Data records |
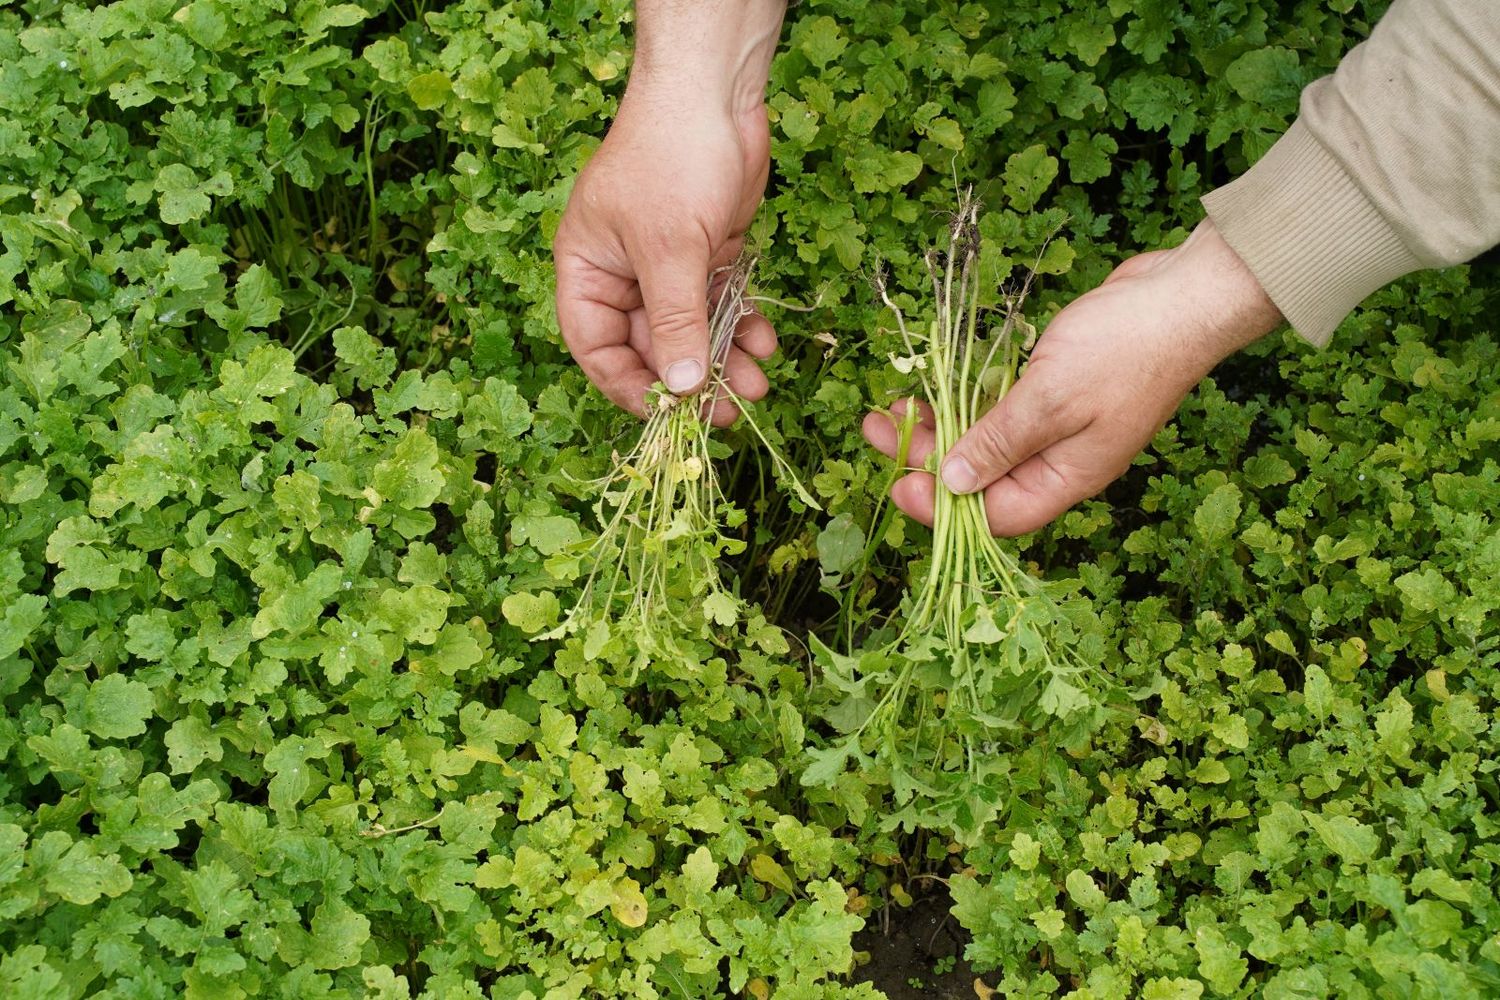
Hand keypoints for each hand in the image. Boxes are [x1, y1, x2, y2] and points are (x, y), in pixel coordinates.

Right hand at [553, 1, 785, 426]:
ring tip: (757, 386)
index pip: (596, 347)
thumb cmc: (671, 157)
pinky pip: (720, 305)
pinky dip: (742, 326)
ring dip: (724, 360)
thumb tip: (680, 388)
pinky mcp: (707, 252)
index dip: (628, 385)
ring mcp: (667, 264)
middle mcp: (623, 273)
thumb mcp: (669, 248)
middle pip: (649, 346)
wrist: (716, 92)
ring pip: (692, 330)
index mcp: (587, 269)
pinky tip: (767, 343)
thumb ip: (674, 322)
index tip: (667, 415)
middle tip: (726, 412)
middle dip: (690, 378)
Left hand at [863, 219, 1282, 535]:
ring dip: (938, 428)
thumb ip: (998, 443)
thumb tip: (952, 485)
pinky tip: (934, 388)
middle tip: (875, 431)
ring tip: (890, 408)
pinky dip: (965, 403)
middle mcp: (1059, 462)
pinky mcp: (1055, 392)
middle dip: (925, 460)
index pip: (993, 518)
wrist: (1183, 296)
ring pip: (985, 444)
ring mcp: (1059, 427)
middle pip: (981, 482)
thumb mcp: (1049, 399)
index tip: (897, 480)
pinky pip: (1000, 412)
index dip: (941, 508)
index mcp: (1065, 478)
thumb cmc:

To do |
With the pictures removed, return the listing above in its exact original wording.

Reply |
Hand keypoints for each hand in the image. Boxes are [x1, y1, x2, y2] and points are (x, y), in pixel coordinates.

Right hand at [553, 1, 785, 426]:
ring tip: (757, 386)
index pip: (596, 347)
thumb cmc: (671, 157)
pinky pip: (720, 305)
pinky dip: (742, 326)
ring dip: (724, 360)
thumb tip: (680, 388)
pinky mcp: (707, 252)
index dip: (628, 385)
ring mcp: (667, 264)
middle mcp: (623, 273)
thumb mcp: (669, 248)
middle pip: (649, 346)
wrist: (716, 92)
ring pip: (692, 330)
index mcp: (587, 269)
pinky tip: (767, 343)
thumb ip: (674, 322)
index tip: (667, 415)
middle tip: (726, 412)
middle dip: (690, 378)
Left hand at [863, 219, 1282, 535]:
ring dip: (938, 428)
thumb ip: (998, 443)
thumb tip: (952, 485)
pinky tip: (934, 388)
middle tip: (875, 431)
ring tip: (890, 408)
pinky dip: (965, 403)
middle mcp: (1059, 462)
pinky mcp: (1055, 392)
middle dip: (925, 460)
index pip: (993, 518)
wrist: (1183, 296)
ring pip: (985, 444)
ring mcp: (1059, 427)
middle pip: (981, 482)
thumb mcp: (1049, 399)
index tip: (897, 480)
pinky pip: (1000, 412)
index dip: (941, 508)
index mcp: (1065, 478)
thumb cmc:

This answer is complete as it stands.